WHAT TO PRODUCE
Quote the data below verbatim, from the line with "#### Program Committee Member (PC)" to the line with "- The 38th Annual", both lines included.

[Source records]
──────────

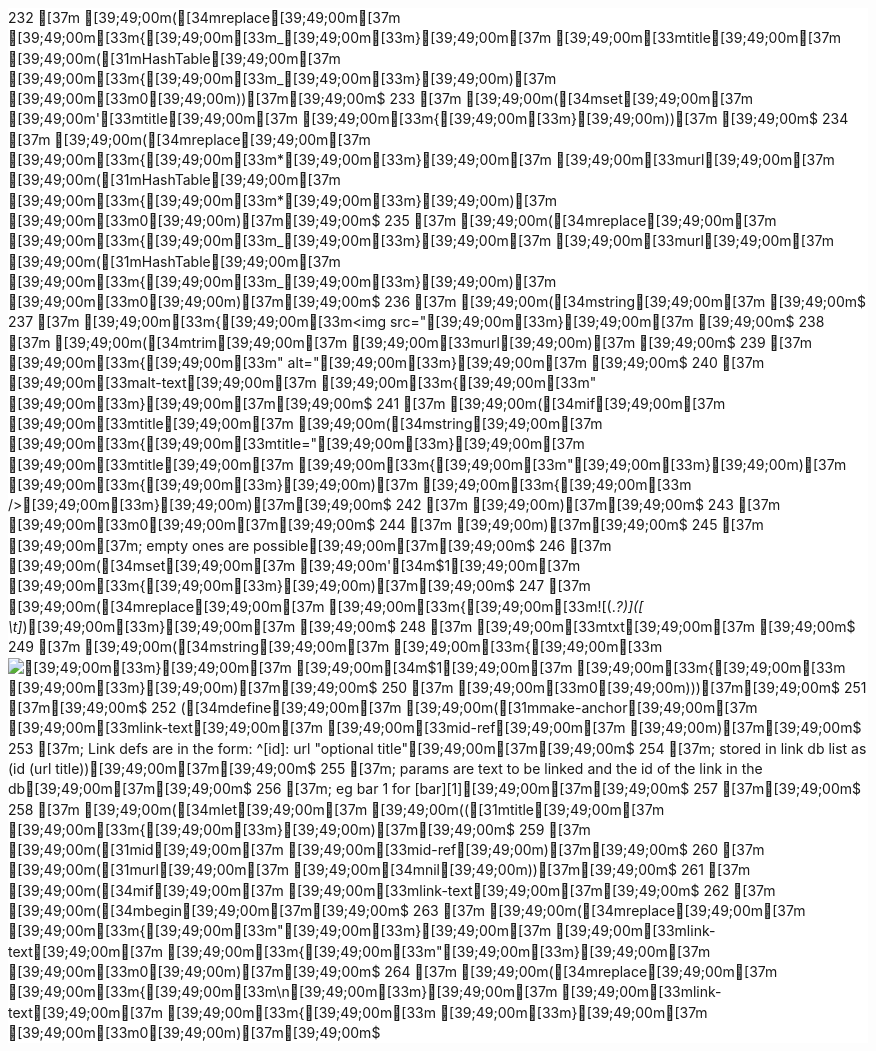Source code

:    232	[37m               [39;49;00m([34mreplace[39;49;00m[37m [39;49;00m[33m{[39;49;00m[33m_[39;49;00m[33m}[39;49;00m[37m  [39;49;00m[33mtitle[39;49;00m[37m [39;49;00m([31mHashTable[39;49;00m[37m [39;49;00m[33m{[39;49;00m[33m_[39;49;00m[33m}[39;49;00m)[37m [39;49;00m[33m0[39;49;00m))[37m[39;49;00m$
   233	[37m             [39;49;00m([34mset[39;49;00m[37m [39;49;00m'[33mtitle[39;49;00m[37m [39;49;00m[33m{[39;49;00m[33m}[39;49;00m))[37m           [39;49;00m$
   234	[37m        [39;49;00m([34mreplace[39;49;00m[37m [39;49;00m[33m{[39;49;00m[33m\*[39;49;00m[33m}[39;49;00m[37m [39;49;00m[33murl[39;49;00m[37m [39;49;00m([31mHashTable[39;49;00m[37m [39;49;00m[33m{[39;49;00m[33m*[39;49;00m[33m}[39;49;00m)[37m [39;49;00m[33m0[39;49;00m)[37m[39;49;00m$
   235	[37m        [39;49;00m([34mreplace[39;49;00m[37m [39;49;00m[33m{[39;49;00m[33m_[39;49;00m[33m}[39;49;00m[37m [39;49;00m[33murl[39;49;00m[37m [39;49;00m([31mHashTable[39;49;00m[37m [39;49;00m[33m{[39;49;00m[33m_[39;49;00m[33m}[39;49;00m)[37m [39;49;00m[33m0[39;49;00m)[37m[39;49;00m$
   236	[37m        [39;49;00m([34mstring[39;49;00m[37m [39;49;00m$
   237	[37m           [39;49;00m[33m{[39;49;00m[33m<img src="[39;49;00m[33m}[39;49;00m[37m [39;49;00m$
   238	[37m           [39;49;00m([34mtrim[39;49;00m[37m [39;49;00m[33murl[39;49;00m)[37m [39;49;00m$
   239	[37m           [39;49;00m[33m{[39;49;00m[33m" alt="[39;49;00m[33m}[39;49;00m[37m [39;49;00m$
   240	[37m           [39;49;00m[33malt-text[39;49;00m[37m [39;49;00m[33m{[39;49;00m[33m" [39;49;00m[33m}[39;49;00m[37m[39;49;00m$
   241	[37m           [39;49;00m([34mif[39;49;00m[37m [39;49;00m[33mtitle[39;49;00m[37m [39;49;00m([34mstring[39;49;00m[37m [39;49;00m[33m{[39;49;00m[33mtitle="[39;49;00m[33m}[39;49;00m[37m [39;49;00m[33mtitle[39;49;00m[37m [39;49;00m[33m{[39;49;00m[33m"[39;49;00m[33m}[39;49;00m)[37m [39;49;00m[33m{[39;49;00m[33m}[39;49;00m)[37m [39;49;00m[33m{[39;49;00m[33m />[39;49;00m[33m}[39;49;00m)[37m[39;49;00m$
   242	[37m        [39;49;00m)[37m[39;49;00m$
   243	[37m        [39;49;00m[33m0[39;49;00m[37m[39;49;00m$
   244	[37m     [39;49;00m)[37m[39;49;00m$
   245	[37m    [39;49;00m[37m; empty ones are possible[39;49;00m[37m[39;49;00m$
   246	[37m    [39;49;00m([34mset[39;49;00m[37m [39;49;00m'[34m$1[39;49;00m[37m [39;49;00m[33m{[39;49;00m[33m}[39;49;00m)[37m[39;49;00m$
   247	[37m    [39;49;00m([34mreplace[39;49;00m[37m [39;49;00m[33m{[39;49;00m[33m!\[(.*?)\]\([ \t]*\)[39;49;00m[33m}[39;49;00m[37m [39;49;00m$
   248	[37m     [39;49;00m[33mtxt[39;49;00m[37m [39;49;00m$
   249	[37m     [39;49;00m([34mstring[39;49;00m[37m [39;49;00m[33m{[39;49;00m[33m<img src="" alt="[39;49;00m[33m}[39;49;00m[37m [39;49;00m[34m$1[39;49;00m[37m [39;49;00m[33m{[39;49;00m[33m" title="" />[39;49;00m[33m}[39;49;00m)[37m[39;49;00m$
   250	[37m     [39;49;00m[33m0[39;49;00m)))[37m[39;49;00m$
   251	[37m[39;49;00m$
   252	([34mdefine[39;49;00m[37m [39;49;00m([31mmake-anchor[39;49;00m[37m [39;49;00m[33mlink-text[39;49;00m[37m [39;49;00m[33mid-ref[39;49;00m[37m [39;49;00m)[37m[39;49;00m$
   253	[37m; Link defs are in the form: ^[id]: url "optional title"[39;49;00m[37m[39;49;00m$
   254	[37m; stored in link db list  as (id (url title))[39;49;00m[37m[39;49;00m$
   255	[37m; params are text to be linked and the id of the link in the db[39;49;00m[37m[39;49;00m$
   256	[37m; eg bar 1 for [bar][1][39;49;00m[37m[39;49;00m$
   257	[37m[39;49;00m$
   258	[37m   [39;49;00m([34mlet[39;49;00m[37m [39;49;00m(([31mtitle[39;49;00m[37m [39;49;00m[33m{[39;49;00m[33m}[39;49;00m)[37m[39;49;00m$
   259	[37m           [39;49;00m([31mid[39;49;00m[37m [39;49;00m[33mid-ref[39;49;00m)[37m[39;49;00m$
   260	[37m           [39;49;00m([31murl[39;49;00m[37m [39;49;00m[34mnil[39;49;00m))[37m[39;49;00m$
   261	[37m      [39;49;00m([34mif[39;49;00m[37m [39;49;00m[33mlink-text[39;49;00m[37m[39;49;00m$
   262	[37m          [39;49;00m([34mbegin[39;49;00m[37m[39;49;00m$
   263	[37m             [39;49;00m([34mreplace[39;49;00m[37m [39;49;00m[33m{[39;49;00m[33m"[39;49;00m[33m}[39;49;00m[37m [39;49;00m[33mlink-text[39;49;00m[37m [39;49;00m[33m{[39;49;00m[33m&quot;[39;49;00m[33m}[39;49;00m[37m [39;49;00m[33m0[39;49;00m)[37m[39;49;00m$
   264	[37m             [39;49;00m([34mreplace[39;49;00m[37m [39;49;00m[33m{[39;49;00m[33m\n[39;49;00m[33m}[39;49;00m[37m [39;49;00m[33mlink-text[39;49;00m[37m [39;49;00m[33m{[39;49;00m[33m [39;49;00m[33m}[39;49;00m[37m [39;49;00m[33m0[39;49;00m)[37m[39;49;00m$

──────────

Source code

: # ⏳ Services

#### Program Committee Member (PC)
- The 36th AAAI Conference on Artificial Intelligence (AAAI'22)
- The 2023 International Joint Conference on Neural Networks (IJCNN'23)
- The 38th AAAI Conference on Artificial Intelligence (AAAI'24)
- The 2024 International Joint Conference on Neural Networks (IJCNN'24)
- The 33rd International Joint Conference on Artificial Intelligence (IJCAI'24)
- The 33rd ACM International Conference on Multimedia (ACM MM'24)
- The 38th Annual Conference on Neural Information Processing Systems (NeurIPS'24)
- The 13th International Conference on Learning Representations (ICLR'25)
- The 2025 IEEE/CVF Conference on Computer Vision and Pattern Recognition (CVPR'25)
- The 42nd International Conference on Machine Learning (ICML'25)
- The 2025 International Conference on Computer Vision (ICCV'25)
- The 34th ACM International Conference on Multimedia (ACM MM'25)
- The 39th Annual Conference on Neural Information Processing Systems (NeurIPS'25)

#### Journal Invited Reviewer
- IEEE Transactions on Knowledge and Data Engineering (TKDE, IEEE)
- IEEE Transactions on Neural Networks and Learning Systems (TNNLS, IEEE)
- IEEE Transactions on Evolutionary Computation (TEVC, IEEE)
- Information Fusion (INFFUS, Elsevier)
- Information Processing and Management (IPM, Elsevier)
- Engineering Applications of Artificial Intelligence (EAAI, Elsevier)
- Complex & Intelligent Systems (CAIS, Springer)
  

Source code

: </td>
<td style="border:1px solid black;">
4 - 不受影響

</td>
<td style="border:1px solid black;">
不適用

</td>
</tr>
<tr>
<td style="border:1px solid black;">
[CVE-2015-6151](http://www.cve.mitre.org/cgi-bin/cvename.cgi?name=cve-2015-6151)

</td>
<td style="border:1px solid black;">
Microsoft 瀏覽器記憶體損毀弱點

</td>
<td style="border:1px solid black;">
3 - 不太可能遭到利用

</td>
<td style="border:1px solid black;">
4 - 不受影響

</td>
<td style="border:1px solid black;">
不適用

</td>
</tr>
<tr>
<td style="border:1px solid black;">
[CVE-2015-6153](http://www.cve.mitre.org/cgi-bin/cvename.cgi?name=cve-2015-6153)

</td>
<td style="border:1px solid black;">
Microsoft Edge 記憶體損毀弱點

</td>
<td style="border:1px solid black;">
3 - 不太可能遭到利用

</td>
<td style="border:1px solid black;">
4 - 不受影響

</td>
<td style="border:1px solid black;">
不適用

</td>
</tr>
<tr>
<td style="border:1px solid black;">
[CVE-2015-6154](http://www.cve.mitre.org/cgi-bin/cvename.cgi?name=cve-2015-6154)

──────────

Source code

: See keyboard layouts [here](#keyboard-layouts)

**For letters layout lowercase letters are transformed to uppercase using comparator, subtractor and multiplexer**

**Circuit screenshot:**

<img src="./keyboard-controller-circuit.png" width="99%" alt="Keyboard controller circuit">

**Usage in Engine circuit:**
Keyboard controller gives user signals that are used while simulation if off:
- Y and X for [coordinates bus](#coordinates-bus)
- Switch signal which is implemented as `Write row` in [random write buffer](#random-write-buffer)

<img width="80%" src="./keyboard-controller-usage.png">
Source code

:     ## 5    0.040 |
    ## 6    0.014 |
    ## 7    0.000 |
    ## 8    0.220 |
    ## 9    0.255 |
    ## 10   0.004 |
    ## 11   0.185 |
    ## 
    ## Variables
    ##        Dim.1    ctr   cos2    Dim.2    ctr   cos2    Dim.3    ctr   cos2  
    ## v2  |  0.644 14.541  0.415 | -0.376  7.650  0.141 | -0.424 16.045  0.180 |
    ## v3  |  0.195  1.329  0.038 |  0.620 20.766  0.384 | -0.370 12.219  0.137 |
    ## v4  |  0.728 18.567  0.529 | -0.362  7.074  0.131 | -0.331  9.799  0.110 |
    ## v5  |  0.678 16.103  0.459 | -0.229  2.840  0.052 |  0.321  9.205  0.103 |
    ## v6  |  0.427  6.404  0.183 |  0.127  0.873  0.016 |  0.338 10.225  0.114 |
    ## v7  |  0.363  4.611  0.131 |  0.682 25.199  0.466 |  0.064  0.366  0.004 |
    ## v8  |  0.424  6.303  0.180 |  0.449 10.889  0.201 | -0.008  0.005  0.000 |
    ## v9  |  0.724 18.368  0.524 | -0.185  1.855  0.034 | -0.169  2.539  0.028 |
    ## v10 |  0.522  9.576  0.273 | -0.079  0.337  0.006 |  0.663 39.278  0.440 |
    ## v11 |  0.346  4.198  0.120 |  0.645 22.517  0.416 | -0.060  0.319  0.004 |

──────────

TASK RESPONSE
#### Program Committee Member (PC)
- The 36th AAAI Conference on Artificial Intelligence (AAAI'22)
- The 2023 International Joint Conference on Neural Networks (IJCNN'23)
- The 38th AAAI Conference on Artificial Intelligence (AAAI'24)
- The 2024 International Joint Conference on Neural Networks (IJCNN'24)
- The 33rd International Joint Conference on Artificial Intelligence (IJCAI'24)
- The 33rd ACM International Conference on Multimedia (ACM MM'24)
- The 38th Annual Conference on Neural Information Processing Systems (NeurIPS'24)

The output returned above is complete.